Even calling ARDS by its full name, adult respiratory distress syndrome, does little to convey what sufferers face. Consider this account, published by ProPublica, from an anonymous New Orleans respiratory technician:
“[ARDS] is notable for the way the x-ray looks: The entire lung is basically whited out from fluid. Patients with ARDS are extremely difficult to oxygenate. It has a really high mortality rate, about 40%.
“Normally ARDS is something that happens over time as the lungs get more and more inflamed. But with this virus it seems like it happens overnight… With our coronavirus patients, once they’re on ventilators, most need about the highest settings we can do.
“I’ve never seen a microorganism or an infectious process cause such acute damage to the lungs so rapidly.”
Even without considering the possibility of other major organs failing due to overactive immune systems, acute damage to the lungs is reason enough to highlight disability, perhaps permanent, as a much less publicized COVID-19 consequence than life or death.
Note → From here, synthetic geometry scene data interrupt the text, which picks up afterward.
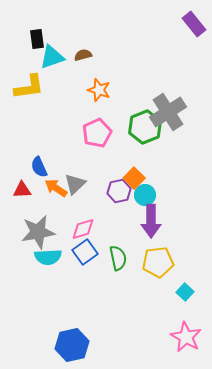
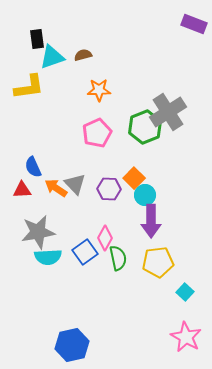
purple rectangle: rotated 30 degrees counterclockwise
orange star: rotated 20 degrees counterclockwise
blue semicircle: moved 6 px left
gray triangle: rotated 30 degrees counterclockwise
purple hexagon: moved 10 px left, 2 px up; rotated 15 degrees clockwise
pink diamond: moved 22 px right, 9 px down; rotated 45 degrees counterclockwise
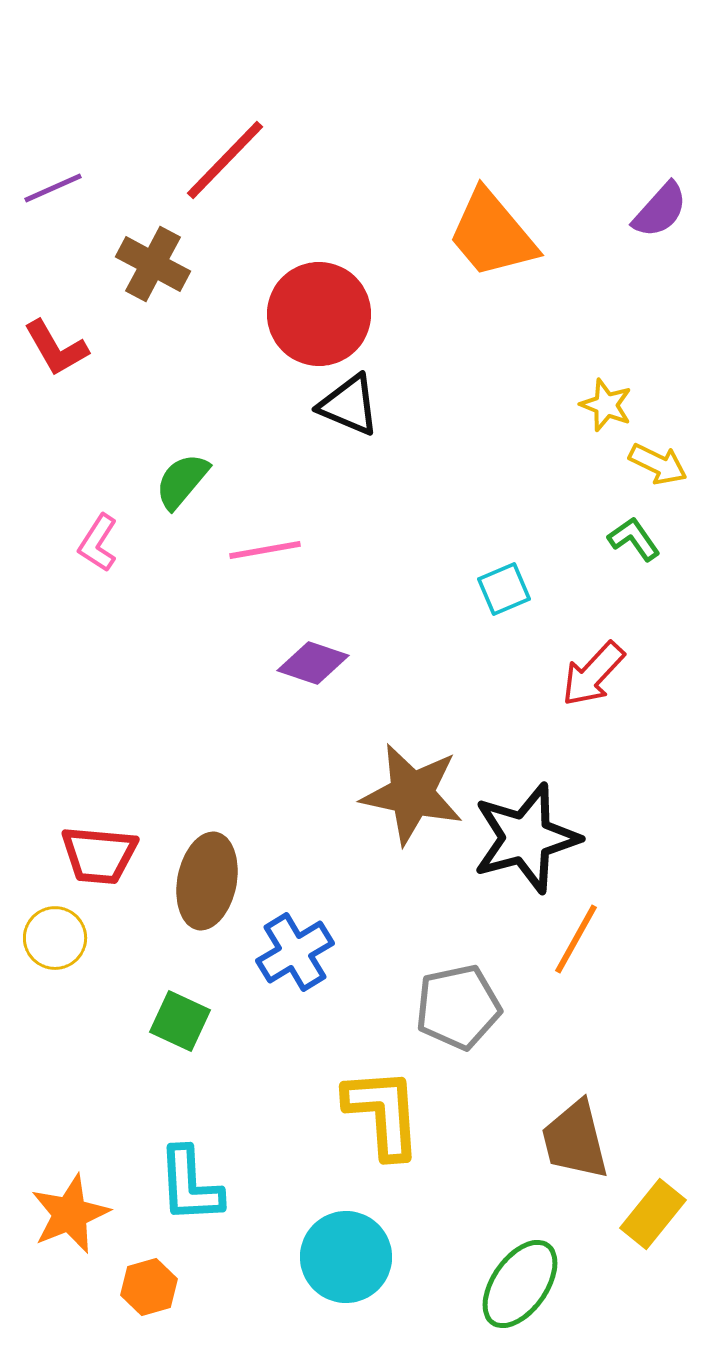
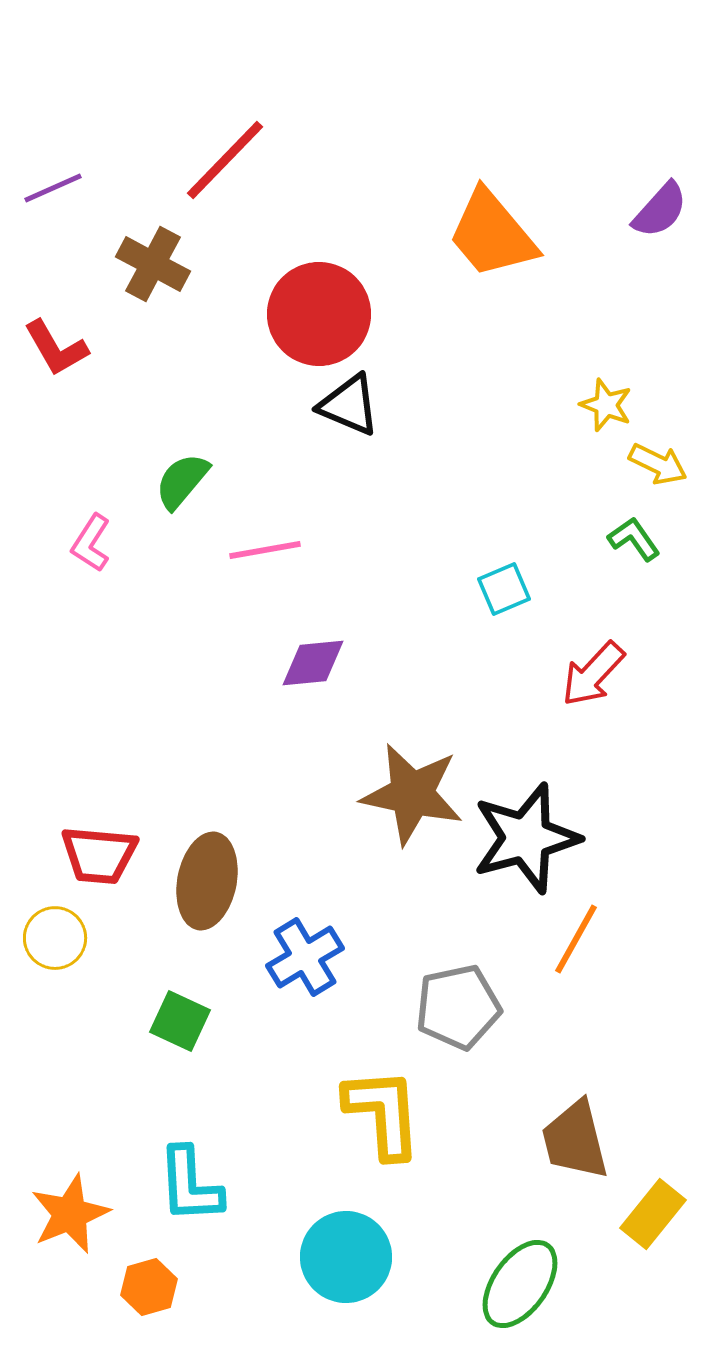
pink L-shape: moved 7 px left
purple diamond: rotated 24 degrees counterclockwise
blue cross: moved 10 px right, 5 px down
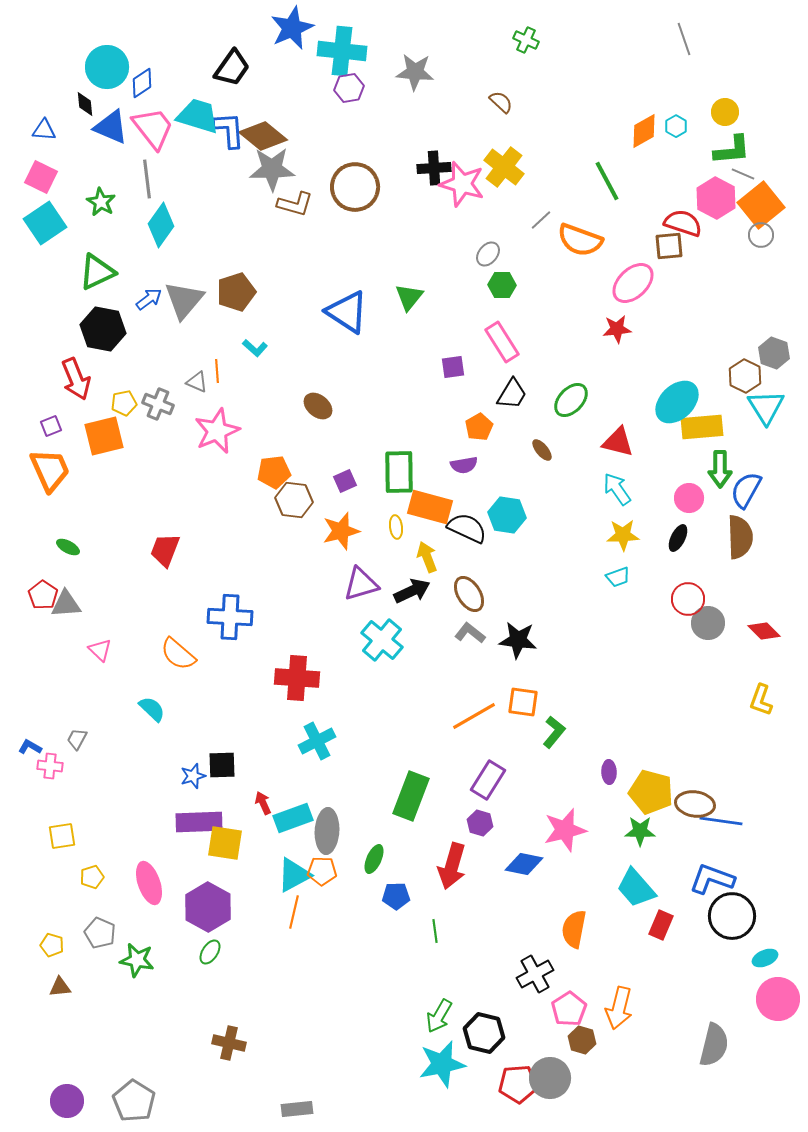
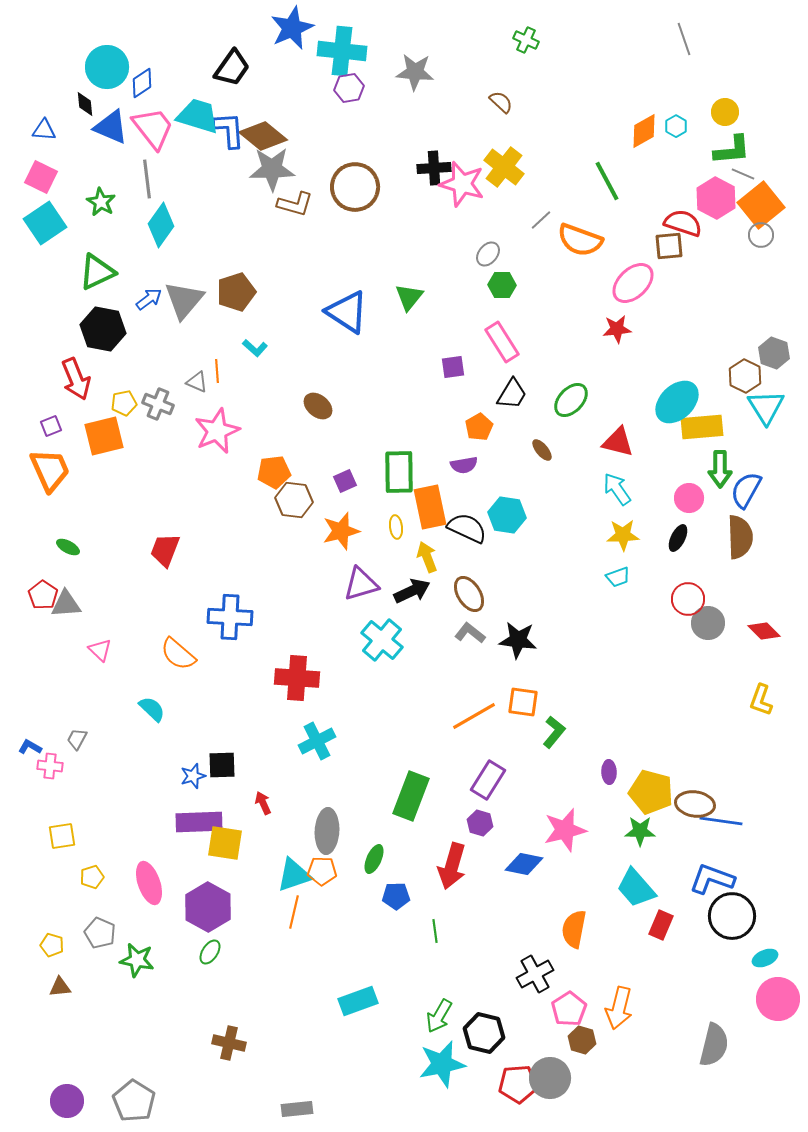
orange rectangle at (430, 507): rotated 63 degrees clockwise
cyan rectangle at (293, 818): moved 65 px right, 183 px down
cyan triangle at (294, 875): rotated 9 degrees clockwise
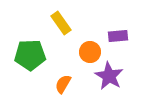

Avoiding disability seems to me like a pretty compelling reason for people of all ages to comply with CDC-recommended precautions. EMS providers can help get that message to friends and family, the public we serve, and each other.
Don’t give in to wishful thinking—this crisis is a long way from over. Without vaccines or definitive therapeutics, unbiased risk assessment may be our most valuable service.